Bridging the Gap Between the Paper and Digital Worlds

Background information
June 1999

Mark R. Hill
Vice President and General Manager, Xerox Document Portals Business Unit
Xerox Corporation

Overview

The vision of the paperless office continues to change as digital technology evolves. In fact, the future of the office is one that combines the paper and digital worlds in a seamless manner, not one in which paper is eliminated.

Responding to these changing market needs, technology companies are moving into the digital realm. Knowledge management and work flow process management have become a driving force within many organizations that are grappling with the task of improving core business processes in the enterprise.

The future of knowledge-sharing in the office is a solution that bridges the paper and digital chasm by linking paper gateways with the industry's leading messaging and collaboration platforms. Ease-of-use and a seamless integration with current technology are key to the success of this future.

Xerox is enhancing office productivity by transforming the role of office equipment from simple peripherals to intelligent gateways into customers' communication, document management, and applications infrastructures.

Why Now? Because Digital Technology Today is More Connected Than Ever

The last decade has seen exponential growth in the accessibility of network technology. Workstations and PCs on every desktop have been connected to LANs, enabling teams to share printing and file server resources; organization-wide e-mail enables effortless, near-instantaneous distribution of information across geographical boundaries; and the World Wide Web offers virtually limitless access to information and communication.

As connectivity increases, companies are faced with the challenge of managing the information on their networks and making their knowledge work harder for them. Many of the industry's largest vendors are adopting some form of knowledge management in an attempt to find and hold valuable information in an enterprise environment often cluttered with unstructured data.

Simultaneously, document management systems are gaining acceptance. Within these systems, indexing, search engines, and in particular the use of Web-based interfaces to the document repository, facilitate accessing documents even within chaotic multi-platform environments. As operating systems evolve, this trend will gain momentum, and digital documents-in whatever form-will become even easier to access.

However, as they drive to ensure effective access to corporate knowledge, companies are finding they face another problem-how to capture and manage the large amounts of 'knowledge' held on paper. The key to the success of document and knowledge management systems is to combine a highly reliable, scalable messaging and collaboration platform with powerful paper-to-digital document services.

The Paper/Digital Relationship

With the increase in the use of networking technologies and the growth of collaborative computing, it was thought that paper use would decrease. However, the concept of the paperless office never really considered the range of human needs and preferences. While digital technology has delivered breakthroughs in quality and productivity for creating, sending and searching for documents, it falls short in other applications. For instance, hard copy is more easily read, skimmed and annotated. In addition, hard copy documents are easier to compare to other documents and share with others.
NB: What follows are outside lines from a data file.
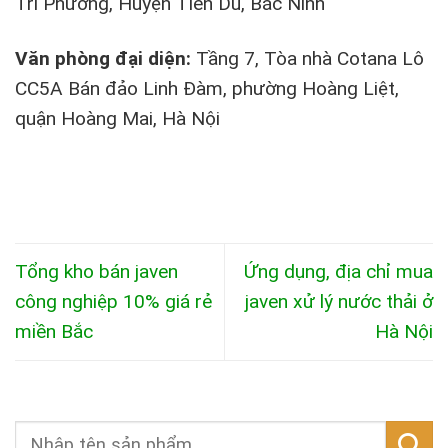
Tri Phương, Huyện Tiên Du, Bắc Ninh
Văn phòng đại diện:
Tầng 7, Tòa nhà Cotana Lô
CC5A Bán đảo Linh Đàm, phường Hoàng Liệt,
quận Hoàng Mai, Hà Nội
Tổng kho bán javen
Ứng dụng, địa chỉ mua
công nghiệp 10% giá rẻ
javen xử lý nước thải ở
miền Bắc
Hà Nội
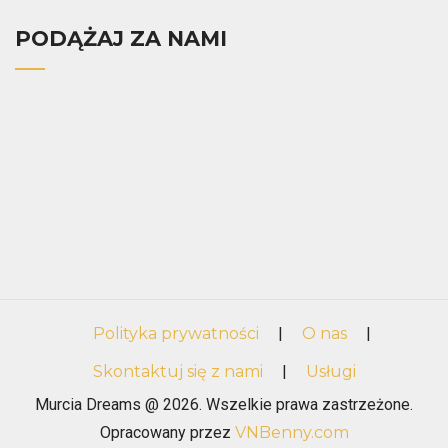
PODĄŻAJ ZA NAMI
Polityka prywatności
|
O nas
|
Skontaktuj się z nami
|
Usługi
Murcia Dreams @ 2026. Wszelkie prawa zastrzeżone.
Opracowany przez
VNBenny.com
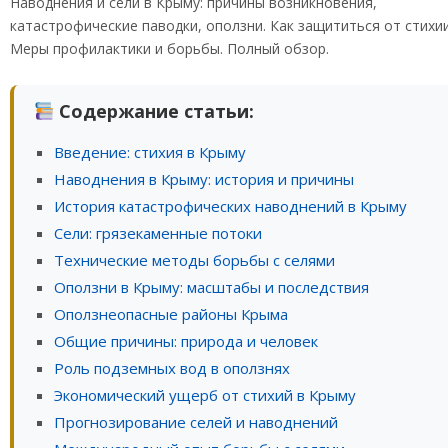
Наводнения и сели в Крыму: причины возникновения,
катастрофические паводки, оползни. Как защититься от стихи
Меры профилактики и борьбы. Полный обзор.
Содержание статьи:
Введение: стихия в Крыму
Наводнения в Крыму: история и причины
История катастрофических наводнений в Крыму
Сели: грязекаменные потоки
Технические методы борьбы с селями
Оползни в Крыму: масштабы и последствия
Оползнеопасные районы Крыма
Общие причины: природа и человек
Роль подземных вод в оползнях
Экономический ущерб от стихий в Крыму
Прогнозирование селей и наводнений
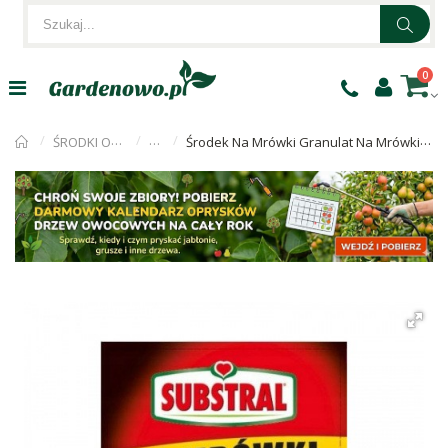
0
ŚRODKI OWADOBÓJCZE
Mrówki
Środek Na Mrówki Granulat Na Mrówki 120g Substral Długo Działający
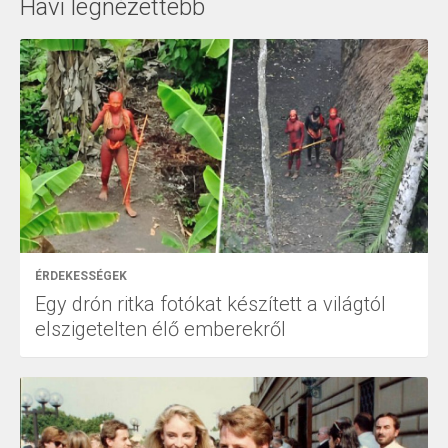
Havi legnézettebb
ÉRDEKESSÉGEK
Egy drón ritka fotókat készített a világtól
elszigetelten élő emberekről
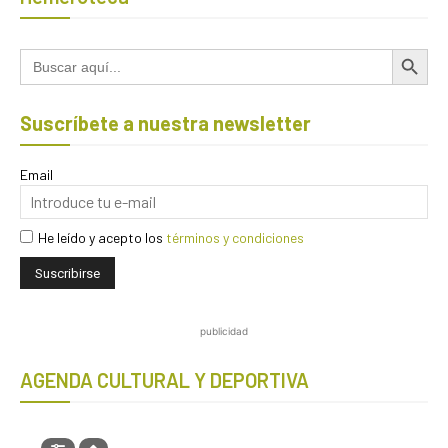
Botón de búsqued
Buscar:
Suscríbete a nuestra newsletter
Email
He leído y acepto los
términos y condiciones
publicidad
AGENDA CULTURAL Y DEPORTIVA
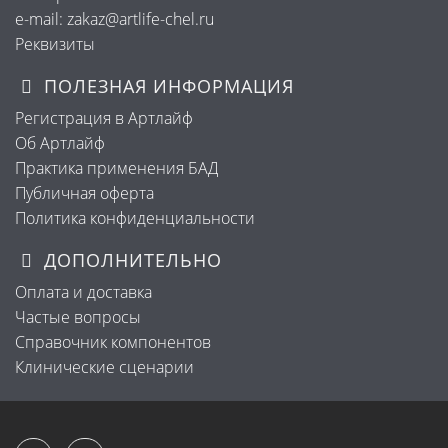
e-mail: zakaz@artlife-chel.ru
Реквизиты
ПОЛЕЗНАЯ ИНФОРМАЦИЯ
Регистрация в Артлайф
Об Артлайф
Практика применения БАД
Публичная оферта
Политика конфиденциальности
ДОПОЛНИТЕЛЬНО
Оплата и доставка
Частые вопросы
Справочник компонентов
Клинические сценарии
Extensive research conducted by Xerox on various office technologies concluded that end-users don't automatically use computers to interact with documents, but instead choose the form most conducive to the task at hand. As a result, far from making paper obsolete, the digital revolution has driven an ongoing growth in the amount of paper used in the office. End-users function simultaneously in a world of electronic and paper documents and documents may pass through electronic and paper forms several times during their life-cycles before being finalized.

A Break in the Cycle

The constant cycling of information between paper and digital worlds requires simple and seamless transition between the two. Currently, desktop and network printers make the transition from digital to paper simple and effective, but the same does not hold true for the paper-to-digital transition.

A seamless, networked, paper-to-digital transition allows a variety of paper-based work processes to run more efficiently, by addressing end-user needs of flexibility and accessibility while maintaining the mobility they currently enjoy, and providing an integrated platform for messaging, documents and workflow. Building on current infrastructures provides a simplicity and cost-savings not seen with past solutions.

What can today's solutions do for you? They can facilitate previously paper-driven functions that create bottlenecks within an organization, like tracking invoices or routing resumes. In the hiring process, these new applications enable streamlined end-to-end processing of resumes, accelerating the process and eliminating delays that often result in losing top candidates. Employee recruiting and hiring efforts are optimized by scanning, storing, managing and retrieving resumes in digital form. Invoicing is optimized in much the same way, by tracking paper-based invoices in digital form and routing the digital documents for approvals automatically.

Conclusion

The explosive growth of networked computing has put breakthrough capabilities in the hands of the average end-user. Certain tasks still require the use of paper and end-users will make their choices according to their own particular needs. By providing a seamless bridge from paper to digital and back, companies like Xerox honor end-user requirements, and accelerate as well as simplify overall business processes by offering a variety of options tailored to their immediate needs.

Xerox' ultimate goal is to improve the business process by delivering complete solutions. Looking to the future, Xerox will provide even broader and more simple access to services that enable the paper/digital transition, and will allow information to be fully and effectively used by organizations.